10368 - Euclids Game

For simplicity, let’s assume $b \leq a$.

• At any state the player has the option to take $[1, a / b]$ from $a$.
• Note that there’s always a turning point, when $a$ becomes less than $b$.
• Let’s call the current state $s_i$ and the next turning point state, $s_n(i)$.
• We have two cases:
  1. $s_n(i)$ is a losing state $\to$ We take $a/b$ from $a$ to force the next player to lose.
  2. $s_n(i)$ is a winning state. If $a / b \geq 2$, we take $a / b - 1$ and force the next player to take $b$, which leaves us in the winning state.

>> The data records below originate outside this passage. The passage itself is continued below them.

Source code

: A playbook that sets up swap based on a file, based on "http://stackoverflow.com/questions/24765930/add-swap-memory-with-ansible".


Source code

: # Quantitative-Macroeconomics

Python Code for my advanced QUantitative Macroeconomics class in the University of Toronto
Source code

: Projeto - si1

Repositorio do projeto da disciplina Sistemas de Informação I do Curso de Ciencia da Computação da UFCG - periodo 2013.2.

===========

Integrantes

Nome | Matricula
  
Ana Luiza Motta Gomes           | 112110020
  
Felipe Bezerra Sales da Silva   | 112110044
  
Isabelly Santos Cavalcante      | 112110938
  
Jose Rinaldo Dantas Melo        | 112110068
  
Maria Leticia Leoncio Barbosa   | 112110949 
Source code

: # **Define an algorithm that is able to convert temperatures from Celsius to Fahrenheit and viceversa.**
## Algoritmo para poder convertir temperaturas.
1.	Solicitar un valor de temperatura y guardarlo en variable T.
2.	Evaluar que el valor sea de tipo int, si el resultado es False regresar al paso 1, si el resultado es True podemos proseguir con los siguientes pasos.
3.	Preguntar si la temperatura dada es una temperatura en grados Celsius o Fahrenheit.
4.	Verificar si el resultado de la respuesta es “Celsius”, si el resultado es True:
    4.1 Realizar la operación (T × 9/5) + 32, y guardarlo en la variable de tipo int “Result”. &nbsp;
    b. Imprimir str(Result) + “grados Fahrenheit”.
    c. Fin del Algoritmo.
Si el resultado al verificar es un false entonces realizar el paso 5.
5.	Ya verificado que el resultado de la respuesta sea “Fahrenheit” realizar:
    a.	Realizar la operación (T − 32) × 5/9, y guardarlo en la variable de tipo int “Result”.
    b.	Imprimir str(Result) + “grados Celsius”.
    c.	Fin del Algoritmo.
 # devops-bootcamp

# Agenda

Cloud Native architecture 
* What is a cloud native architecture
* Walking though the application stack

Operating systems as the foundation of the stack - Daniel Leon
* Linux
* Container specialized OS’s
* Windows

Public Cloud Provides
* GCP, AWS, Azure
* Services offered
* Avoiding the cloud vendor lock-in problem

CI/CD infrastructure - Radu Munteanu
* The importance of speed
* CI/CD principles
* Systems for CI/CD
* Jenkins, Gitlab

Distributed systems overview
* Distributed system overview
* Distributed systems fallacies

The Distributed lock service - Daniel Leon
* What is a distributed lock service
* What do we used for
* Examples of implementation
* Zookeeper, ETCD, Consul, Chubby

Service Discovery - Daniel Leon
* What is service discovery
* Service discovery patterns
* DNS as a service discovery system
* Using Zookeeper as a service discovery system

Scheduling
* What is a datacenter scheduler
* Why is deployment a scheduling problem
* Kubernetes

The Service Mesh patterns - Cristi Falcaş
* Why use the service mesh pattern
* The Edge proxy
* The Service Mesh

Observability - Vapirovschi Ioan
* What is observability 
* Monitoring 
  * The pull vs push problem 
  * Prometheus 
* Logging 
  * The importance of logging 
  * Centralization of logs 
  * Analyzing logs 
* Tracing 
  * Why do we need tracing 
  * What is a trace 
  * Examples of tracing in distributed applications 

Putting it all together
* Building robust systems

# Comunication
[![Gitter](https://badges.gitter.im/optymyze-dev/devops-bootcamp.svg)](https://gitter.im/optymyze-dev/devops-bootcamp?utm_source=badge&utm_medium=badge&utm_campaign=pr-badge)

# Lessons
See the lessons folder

Time complexity: $O( \log{n})$

Memory complexity: $O(1)$

using namespace std;
using ll = long long;
using ii = pair<int, int>;
using vi = vector<int>;
bool solve(int a, int b)
{
    if (b == 0)
        return false;
    return !solve(b, a % b) || (a / b >= 2);
}
int main(void)
{
    ios::sync_with_stdio(false), cin.tie(NULL);
    int a, b;
    while (cin >> a >> b, a and b)
    {
        if (b > a)
            swap(a, b);
        cout << (solve(a, b) ? "Stan" : "Ollie") << " wins" << endl;
    }
    return 0;
}